After the food and fun of San Francisco by the Bay, a relaxing ferry ride eliminates a hard day of urban cycling and deposits the cyclist in Vallejo. The route parallels an interstate and winds through suburbs to Fairfield and then passes through rolling, verdant agricultural areas before turning east. Urban riding conditions prevail along the section from Davis through Sacramento, Folsom, and Placerville. Separate bike paths, which start in Davis and extend through Sacramento to Folsom, provide welcome relief from busy surface streets. Wineries abound east of Placerville and the route begins to climb the Sierra Nevada foothills to the 8,573 foot Carson Pass. It then descends into the historic mining region around Carson City, Nevada.
People watchers will enjoy a casino visit in Carson City, assuming you don't plan to finance your trip there. Here the route joins U.S. Highway 50 into Fallon, where the challenging part of the route really begins. A dozen climbs await the rider on "The Loneliest Road in America" as it traverses the roller-coaster range and basin country paralleling the route of the famous Pony Express. Nevadans are noted for their self-reliance, hospitality (as long as you are not a federal employee), and whimsical sense of humor as evidenced by such unique attractions as the "shoe tree" and the "Post Impressionist " (fence post) art between Baker and Lehman Cave in Great Basin National Park.
East of Cedar City, Utah, the route passes through some of the nation's most isolated communities and several of its most spectacular scenic wonders.
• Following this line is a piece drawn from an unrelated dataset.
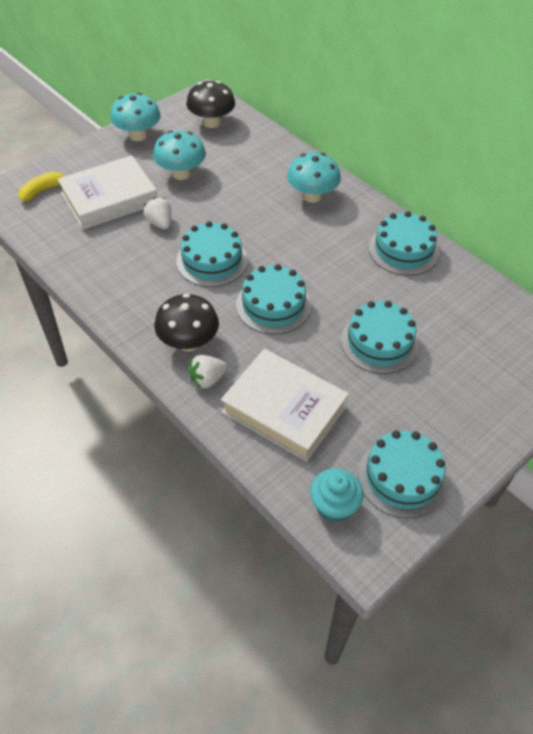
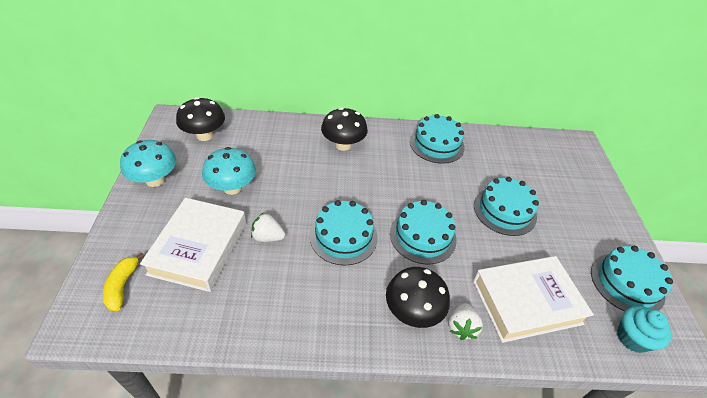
camera: 50 degrees left, 5 degrees down
(312, 196) = (343, 145): turquoise mushroom -> black mushroom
Take some time to explore Cedar Breaks, Escalante, and Natural Bridges National Monuments; Bryce Canyon and Capitol Reef National Parks; and Glen Canyon National Recreation Area. To even the most experienced of travelers, these natural sculptures, spires, buttes, and canyons are no less than humbling. The Utah portion of the route could be a worthy destination in itself. After passing through the bean-growing capital of the nation in southwestern Colorado, the route swings north and then east through the small tourist communities of the Rockies where one can always find an espresso and a ski hill, however modest. The route traverses forested mountains to Salida and from there into the narrow valley of the Arkansas River to Cotopaxi. Here the route leaves busy U.S. Highway 50 and winds through quiet wooded foothills until reaching Pueblo.
The route lets you warm up for 150 miles before the first major climb over Carson Pass at 8,573 feet. Nevada offers almost unlimited sight lines across wide valleys before ascending and descending a pass into the next valley. The terrain through central Utah becomes steeper, with grades varying from 6 percent to 14 percent. In Colorado the route follows several river valleys, though for the most part you'll be either climbing or descending.
While California is almost urban in availability of services, Nevada and Utah present special problems in obtaining water and food on a daily basis. Carrying a water filter is strongly advised for water access at miscellaneous reservoirs, creeks, and lakes at primitive campsites. In most cases, there are no homes or ranches between services. Call ahead to verify any services. Nevada and Utah are extremely dry, and few trees are available for shade. In Colorado, services are more easily found, though higher altitude services -- from campground water to grocery stores -- can close early depending on weather.